━━━━━ SUPPLIED INFORMATION ━━━━━
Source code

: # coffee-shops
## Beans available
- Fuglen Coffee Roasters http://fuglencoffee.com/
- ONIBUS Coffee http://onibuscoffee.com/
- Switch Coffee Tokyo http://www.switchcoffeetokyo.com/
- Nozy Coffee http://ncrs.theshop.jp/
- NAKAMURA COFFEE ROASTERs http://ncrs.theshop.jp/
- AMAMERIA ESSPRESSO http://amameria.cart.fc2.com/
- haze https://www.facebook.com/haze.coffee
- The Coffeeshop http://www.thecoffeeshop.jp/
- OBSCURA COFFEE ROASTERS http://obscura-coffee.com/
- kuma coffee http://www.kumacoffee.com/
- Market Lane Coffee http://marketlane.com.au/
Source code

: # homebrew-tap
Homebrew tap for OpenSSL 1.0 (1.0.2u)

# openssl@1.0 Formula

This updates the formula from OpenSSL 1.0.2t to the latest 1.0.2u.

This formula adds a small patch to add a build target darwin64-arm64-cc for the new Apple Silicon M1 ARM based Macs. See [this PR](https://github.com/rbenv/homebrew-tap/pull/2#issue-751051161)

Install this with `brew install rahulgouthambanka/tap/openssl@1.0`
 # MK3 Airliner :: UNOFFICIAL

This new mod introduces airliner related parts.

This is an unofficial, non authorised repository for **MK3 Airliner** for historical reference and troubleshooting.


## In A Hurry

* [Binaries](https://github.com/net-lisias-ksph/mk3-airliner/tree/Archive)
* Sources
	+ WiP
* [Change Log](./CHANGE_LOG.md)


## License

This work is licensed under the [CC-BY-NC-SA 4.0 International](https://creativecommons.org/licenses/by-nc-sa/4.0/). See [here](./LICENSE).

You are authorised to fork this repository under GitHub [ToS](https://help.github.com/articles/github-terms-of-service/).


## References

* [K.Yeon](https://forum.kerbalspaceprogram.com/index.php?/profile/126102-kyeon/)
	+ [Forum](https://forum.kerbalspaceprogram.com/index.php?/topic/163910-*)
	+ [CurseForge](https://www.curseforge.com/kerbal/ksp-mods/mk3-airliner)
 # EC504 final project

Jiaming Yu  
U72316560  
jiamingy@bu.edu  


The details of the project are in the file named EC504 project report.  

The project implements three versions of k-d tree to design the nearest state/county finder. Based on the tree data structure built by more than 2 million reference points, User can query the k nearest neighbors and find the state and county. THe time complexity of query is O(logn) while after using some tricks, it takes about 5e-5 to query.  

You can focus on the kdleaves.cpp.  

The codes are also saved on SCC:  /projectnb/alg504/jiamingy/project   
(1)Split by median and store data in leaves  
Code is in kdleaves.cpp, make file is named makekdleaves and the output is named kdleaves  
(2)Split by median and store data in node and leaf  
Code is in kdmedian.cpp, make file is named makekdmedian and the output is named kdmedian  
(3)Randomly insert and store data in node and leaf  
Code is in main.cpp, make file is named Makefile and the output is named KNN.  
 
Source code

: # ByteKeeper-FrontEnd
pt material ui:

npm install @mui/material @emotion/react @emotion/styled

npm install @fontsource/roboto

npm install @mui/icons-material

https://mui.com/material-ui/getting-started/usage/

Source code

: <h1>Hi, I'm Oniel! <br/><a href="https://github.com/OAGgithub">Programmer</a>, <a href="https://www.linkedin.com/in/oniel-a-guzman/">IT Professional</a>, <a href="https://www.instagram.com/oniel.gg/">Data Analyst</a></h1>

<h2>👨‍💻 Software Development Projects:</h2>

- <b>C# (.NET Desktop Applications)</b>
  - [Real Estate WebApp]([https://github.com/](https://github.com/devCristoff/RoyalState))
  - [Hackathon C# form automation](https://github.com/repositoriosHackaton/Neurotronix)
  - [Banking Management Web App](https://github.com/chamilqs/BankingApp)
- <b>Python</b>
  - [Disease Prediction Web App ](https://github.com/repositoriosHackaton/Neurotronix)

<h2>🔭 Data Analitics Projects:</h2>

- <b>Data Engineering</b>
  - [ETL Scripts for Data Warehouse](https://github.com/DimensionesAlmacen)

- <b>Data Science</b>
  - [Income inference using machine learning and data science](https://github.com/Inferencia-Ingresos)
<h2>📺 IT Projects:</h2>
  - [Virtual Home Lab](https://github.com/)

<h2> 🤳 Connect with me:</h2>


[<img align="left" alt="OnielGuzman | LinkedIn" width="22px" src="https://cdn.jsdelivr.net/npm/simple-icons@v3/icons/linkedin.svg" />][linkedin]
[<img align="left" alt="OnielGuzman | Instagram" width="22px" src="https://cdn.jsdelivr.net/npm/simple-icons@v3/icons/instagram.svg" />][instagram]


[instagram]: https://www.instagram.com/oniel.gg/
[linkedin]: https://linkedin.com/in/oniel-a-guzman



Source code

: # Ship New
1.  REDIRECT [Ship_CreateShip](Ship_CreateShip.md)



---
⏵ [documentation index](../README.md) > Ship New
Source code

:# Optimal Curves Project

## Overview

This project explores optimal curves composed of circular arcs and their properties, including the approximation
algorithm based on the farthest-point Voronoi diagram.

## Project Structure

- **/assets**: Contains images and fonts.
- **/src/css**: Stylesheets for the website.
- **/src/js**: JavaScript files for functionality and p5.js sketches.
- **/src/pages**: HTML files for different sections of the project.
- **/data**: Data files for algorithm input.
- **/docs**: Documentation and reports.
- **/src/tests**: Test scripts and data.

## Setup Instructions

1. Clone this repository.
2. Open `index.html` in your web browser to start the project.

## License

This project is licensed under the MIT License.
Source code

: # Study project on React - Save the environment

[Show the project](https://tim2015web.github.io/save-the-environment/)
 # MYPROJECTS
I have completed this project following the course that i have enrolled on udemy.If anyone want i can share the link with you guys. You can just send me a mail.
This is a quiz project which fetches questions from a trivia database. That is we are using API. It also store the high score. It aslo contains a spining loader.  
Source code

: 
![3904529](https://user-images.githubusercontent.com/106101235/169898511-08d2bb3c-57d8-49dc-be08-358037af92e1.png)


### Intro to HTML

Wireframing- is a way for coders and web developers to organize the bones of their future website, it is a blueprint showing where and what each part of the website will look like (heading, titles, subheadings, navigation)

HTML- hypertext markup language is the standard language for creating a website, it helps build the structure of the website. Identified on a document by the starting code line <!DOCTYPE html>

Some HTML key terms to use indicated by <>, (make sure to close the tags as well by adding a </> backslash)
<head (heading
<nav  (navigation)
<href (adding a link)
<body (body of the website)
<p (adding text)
━━━━━
Copy all the lines above that hold the string "with".

■ THE COMPLETED TASK:
Install this with `brew install rahulgouthambanka/tap/openssl@1.0`
<h2> 🤳 Connect with me:</h2>
I have completed this project following the course that i have enrolled on udemy.If anyone want i can share the link with you guys. You can just send me a mail.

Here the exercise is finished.